Nella mattinata di oggi si è svolta in Prefettura a Vibo Valentia una riunione volta all’organizzazione delle più opportune misure per la gestione delle operazioni di sbarco, primo soccorso e accoglienza delle circa 32 persone migranti a bordo della nave ong Aita Mari, che arriveranno al porto di Vibo Marina nelle prime ore di mercoledì 18 marzo. I migranti – tra cui una donna incinta e un neonato di appena due mesi – sono stati soccorsi nel Mediterraneo dalla nave umanitaria dopo essere rimasti per giorni alla deriva su un gommone.

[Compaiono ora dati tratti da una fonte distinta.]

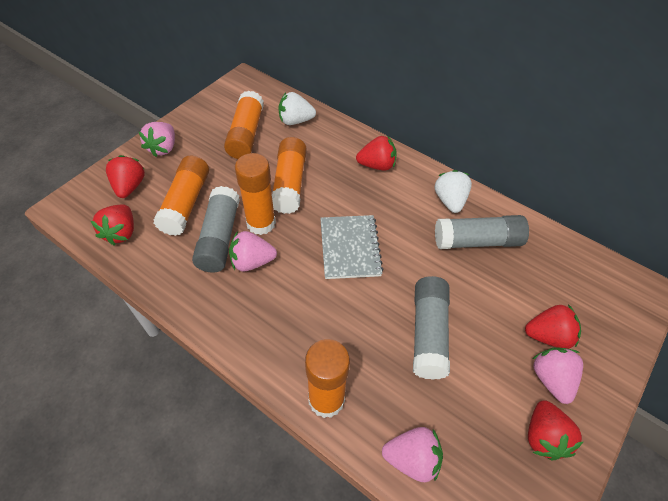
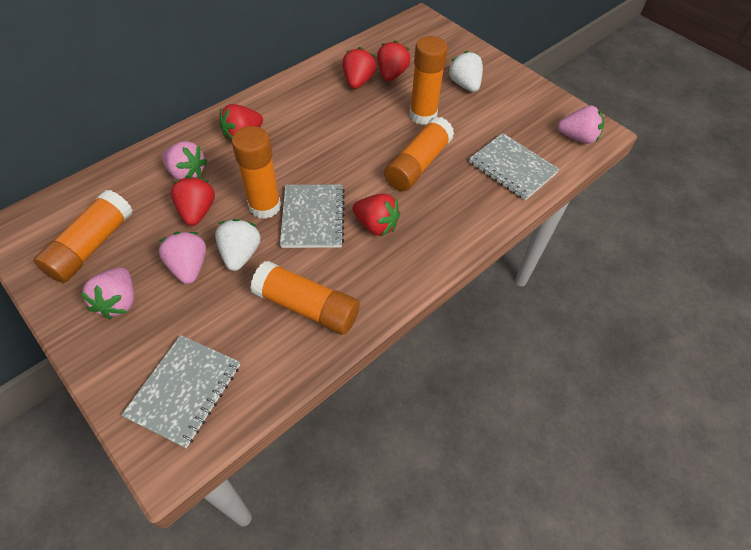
grey glue stick: 3 -> 0
grey notebook: 1 -> 3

Alla riunione in Prefettura hanno partecipato rappresentanti della Questura, del Comando Provinciale dei Carabinieri, della Guardia di Finanza e del Roan, del Comando provinciale dei Vigili del Fuoco, della Capitaneria di Porto, del Comune, dell’Asp, del Suem 118, dell’Usmaf e dell’Autorità Portuale, oltre a delegati della Protezione civile regionale, della Croce Rossa Italiana e dell’UNHCR.

Nel corso dell’incontro, riferiscono dalla Prefettura, «sono state delineate le modalità operative, già in precedenza adottate in occasione dei precedenti eventi di sbarchi, al fine di assicurare che le operazioni in questione possano avvenire in un’adeguata cornice di sicurezza».

L’incontro ha confermato l’attenzione delle istituzioni locali e delle organizzazioni coinvolte nel garantire un coordinamento efficace e tempestivo, affrontando con rigore tutte le fasi dell’arrivo e dell’assistenza ai migranti.